§ **Kaynak belge**

════════

Ankara katliamının ardından…

Ankara’daki Barış Mitingi’ne yönelik korkunç terör eyleminin, başta “fiili başkanlığını” ilan etmiş Cumhurbaşkanı olmak üzere bütün iktidar güçleri tarafından izleri karıştırma, gözbağcılık, hedef şaşırtma, soruşturmaya gizlilik, yayın yasağı vb. yollarla anlaşılamaz hale getirilmek istenmesine bakarak kesin bir devlet bağlantısından söz edebiliriz. Görünen o ki, mesele öyle teşvikle, en azından yol vermekle, görmezden gelmekle falan sınırlı değil. Belli ki arada çok daha “organik” bağlar var! Yani artık, devletin IŞİD’le, Suriye meselesi üzerinden kurduğu, cümlenin malûmu olan ilişkilerin varlığı, iktidardakiler tarafından da bir kez daha ve kesinlikle doğrulanmış durumda. En önemlisi, bu ilişkinin ağırlığı Suriye ve Rojava düzleminden, hızla seçimler ve başkanlık odaklı iç siyaset düzlemine kaymış görünüyor. İktidarın Ankara katliamının üstünü örtmek veya işin içine HDP’yi de katarak olayı bir çorbaya çevirmek için gösterdiği canhıraş çabanın başka bir anlamı yok.

Suçun itirafı: “Kendileri yaptılar” veya “IŞİD-PKK ortaklığı..!”

════════

§ **Sağlanan malzeme**
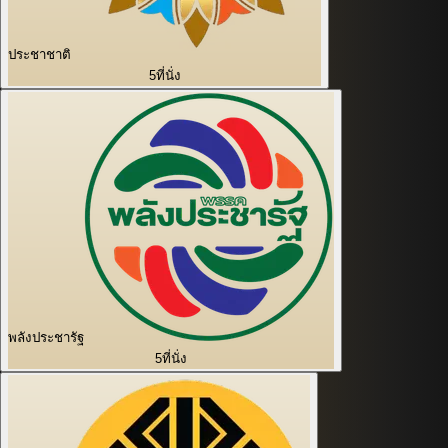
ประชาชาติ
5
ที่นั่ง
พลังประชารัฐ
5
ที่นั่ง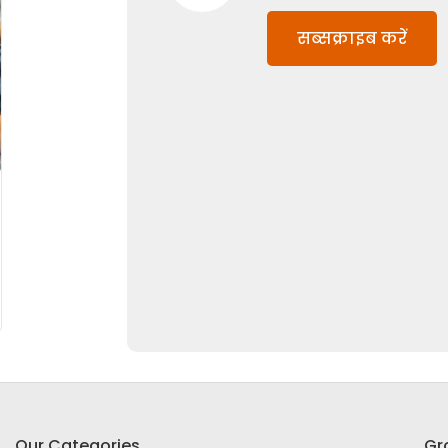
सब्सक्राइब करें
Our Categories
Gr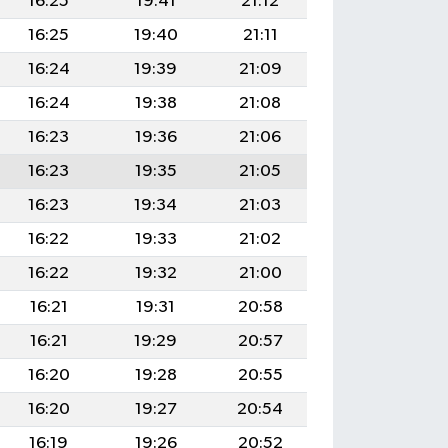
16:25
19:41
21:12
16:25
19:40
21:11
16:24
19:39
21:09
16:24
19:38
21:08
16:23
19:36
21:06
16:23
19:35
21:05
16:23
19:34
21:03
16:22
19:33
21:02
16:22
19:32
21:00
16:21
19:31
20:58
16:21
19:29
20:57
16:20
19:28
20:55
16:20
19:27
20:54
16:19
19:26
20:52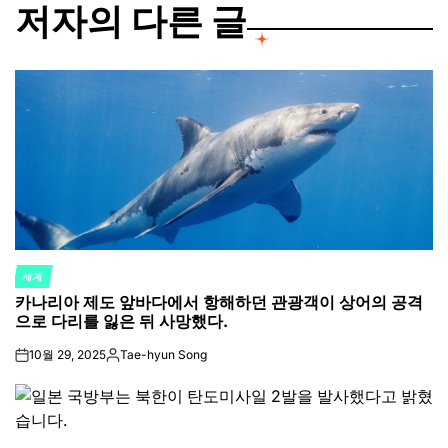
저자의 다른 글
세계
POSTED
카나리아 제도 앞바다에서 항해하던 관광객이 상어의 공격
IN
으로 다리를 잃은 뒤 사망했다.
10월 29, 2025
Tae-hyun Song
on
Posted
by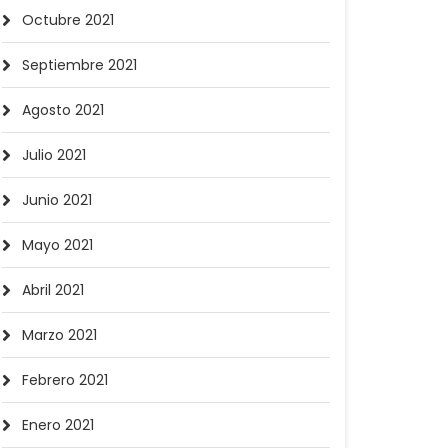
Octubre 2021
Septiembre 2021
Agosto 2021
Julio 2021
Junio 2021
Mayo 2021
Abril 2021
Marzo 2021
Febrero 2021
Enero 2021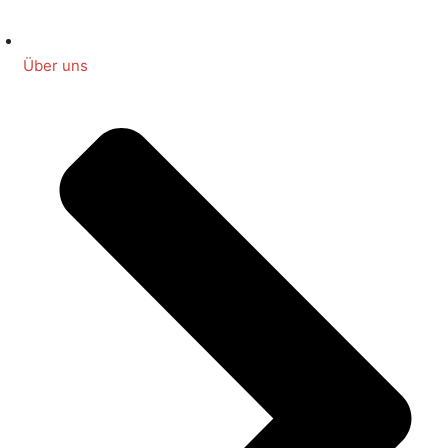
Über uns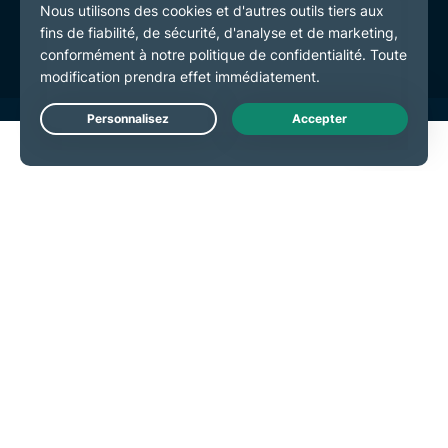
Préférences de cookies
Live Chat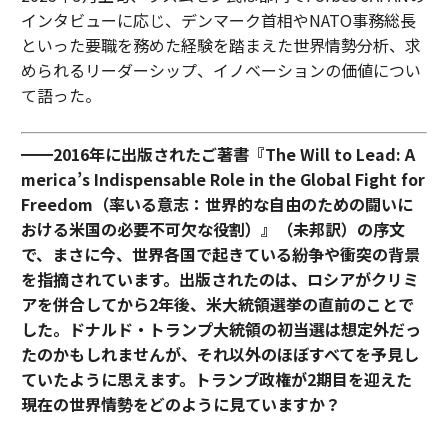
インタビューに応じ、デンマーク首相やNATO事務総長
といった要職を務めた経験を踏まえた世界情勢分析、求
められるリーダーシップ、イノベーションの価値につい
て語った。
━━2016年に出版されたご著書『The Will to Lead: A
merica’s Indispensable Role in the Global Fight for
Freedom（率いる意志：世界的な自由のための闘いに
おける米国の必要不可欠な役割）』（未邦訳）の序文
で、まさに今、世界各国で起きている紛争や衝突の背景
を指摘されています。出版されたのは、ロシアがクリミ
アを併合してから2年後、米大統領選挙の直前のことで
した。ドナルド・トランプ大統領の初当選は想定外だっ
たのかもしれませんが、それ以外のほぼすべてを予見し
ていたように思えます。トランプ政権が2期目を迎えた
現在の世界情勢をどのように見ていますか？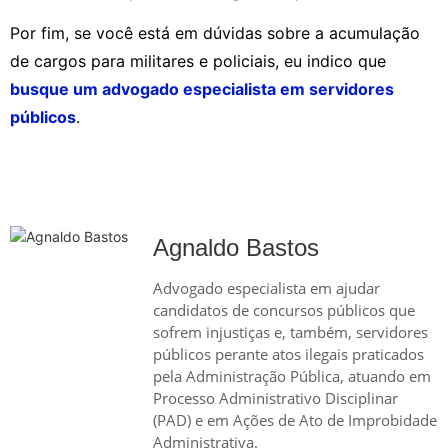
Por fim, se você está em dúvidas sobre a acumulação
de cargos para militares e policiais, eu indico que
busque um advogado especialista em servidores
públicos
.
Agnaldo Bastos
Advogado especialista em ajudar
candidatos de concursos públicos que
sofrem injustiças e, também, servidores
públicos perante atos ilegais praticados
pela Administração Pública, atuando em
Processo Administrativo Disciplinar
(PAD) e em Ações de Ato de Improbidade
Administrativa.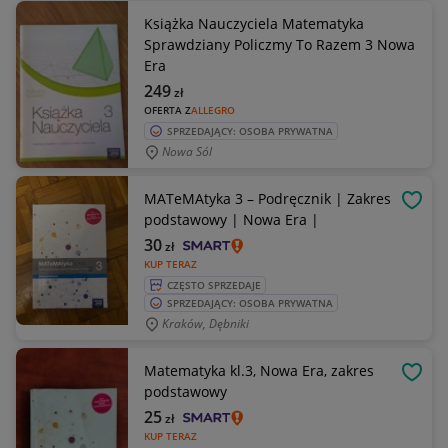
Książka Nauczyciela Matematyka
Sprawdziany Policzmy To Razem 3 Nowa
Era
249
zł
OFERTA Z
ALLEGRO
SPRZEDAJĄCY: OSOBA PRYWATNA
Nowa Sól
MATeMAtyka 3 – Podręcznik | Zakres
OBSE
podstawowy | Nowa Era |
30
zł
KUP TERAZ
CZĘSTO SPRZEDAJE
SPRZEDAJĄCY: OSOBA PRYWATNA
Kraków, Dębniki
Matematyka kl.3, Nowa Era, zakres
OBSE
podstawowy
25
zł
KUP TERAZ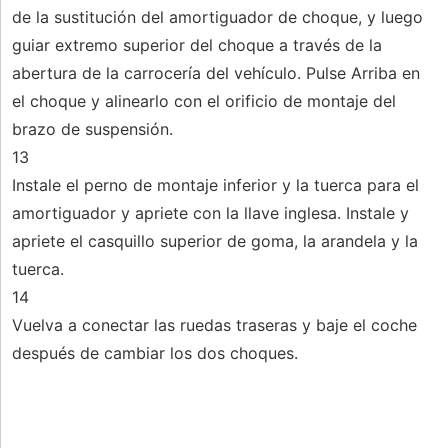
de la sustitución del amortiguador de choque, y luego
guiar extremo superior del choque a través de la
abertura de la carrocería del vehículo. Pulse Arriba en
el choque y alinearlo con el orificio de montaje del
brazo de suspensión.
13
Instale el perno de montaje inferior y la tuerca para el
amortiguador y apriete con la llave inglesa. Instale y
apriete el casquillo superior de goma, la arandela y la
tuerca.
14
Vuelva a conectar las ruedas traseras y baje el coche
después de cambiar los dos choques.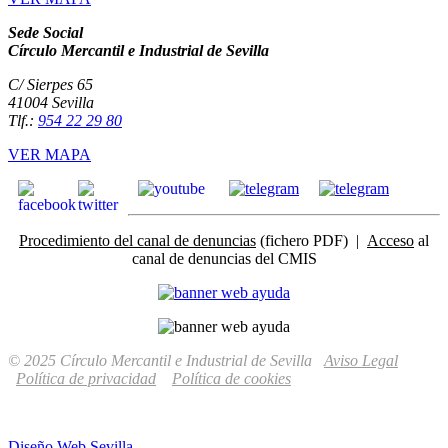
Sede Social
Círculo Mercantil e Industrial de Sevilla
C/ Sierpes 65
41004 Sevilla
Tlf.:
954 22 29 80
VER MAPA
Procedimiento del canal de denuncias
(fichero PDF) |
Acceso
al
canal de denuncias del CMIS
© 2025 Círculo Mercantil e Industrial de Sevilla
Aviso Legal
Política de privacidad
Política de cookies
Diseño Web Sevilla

════════

§ **Nasıl yapılır**
Ankara katliamı hakkındaki yazıya göre terör eylemi hangi etkinliği hedef almıştır? Bu malzeme, yazıdan bağımsız başka bir kaynaktan gelmektedir.

§ **Cevap alanı**
Ankara’daki Barış Mitingi’ni hedef almıştır.